Esports on many occasions represents everything that an investor does not want to see: a dynamic environment, where what is one thing today may be another tomorrow: that is, it is not a stable market that allows for a long-term strategy. Personally, I think this is more an advantage than a drawback, and that this is what has brought us, as a sector in general, to be what we are today. There are investors who understand this, but for the vast majority, and especially the Spanish ones, with a market that is not stable, this terrifies them. Conclusion: they are looking for other areas in which to invest.
And it is logical: the model of a club or a tournament operator, at least today, does not favor the long-awaited scalability that investors are looking for. For a brand, having hundreds of thousands of followers is a great showcase for their products. For an investor, not being able to directly monetize that audience, or with some models that are still very basic (tickets that do not work the same as in football, merchandising that generates very little impact on the P&L account …), this is not what they are searching for.
Where do investors take refuge then? In technology; even more so after a crisis like Covid-19, where the digital world has expanded rapidly. There are many Spanish technology companies related to esports (digital coaching of players, tournament platforms, etc.) which are raising many rounds of seed funding. We have the case of Kaikoo, Ween, Asobu…

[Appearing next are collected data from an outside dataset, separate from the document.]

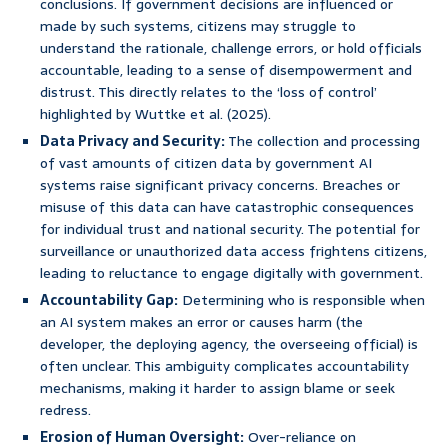
conclusions. If government decisions are influenced or
made by such systems, citizens may struggle to
understand the rationale, challenge errors, or hold officials
accountable, leading to a sense of disempowerment and
distrust. This directly relates to the ‘loss of control’
highlighted by Wuttke et al. (2025).
Data Privacy and Security:
The collection and processing
of vast amounts of citizen data by government AI
systems raise significant privacy concerns. Breaches or
misuse of this data can have catastrophic consequences
for individual trust and national security. The potential for
surveillance or unauthorized data access frightens citizens,
leading to reluctance to engage digitally with government.
Accountability Gap:
Determining who is responsible when
an AI system makes an error or causes harm (the
developer, the deploying agency, the overseeing official) is
often unclear. This ambiguity complicates accountability
mechanisms, making it harder to assign blame or seek
redress.
Erosion of Human Oversight:
Over-reliance on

In fact, here the situation takes a 180-degree turn; there is a lot of competition, madness, and I would even dare to say that this digital boom is causing many to invest without knowing full well where they are putting their money. Be that as it may, the moral is that technology is a haven for money.
With all this, the following panorama can be drawn. The purely competition-related part of esports is not scalable for clubs or tournament operators. This makes it difficult for those entities that do not have any other objective apart from investing. Perhaps there is a brand that will sustain them for a while, but it would be bread for today and hunger for tomorrow. On the other hand, technology is certainly a safe haven and it attracts investment.
The matching seems clear: the competitive side of esports, and the stakeholders related with it, needs technology to attract investment. Perhaps this is not only a maxim at national level, but also across the esports industry in general. It would be the way to lower barriers for investors and attract more capital, rather than an industry that is not familiar, given the belief that states that “esports is for digital natives”.
Let’s make it real for the whole value chain.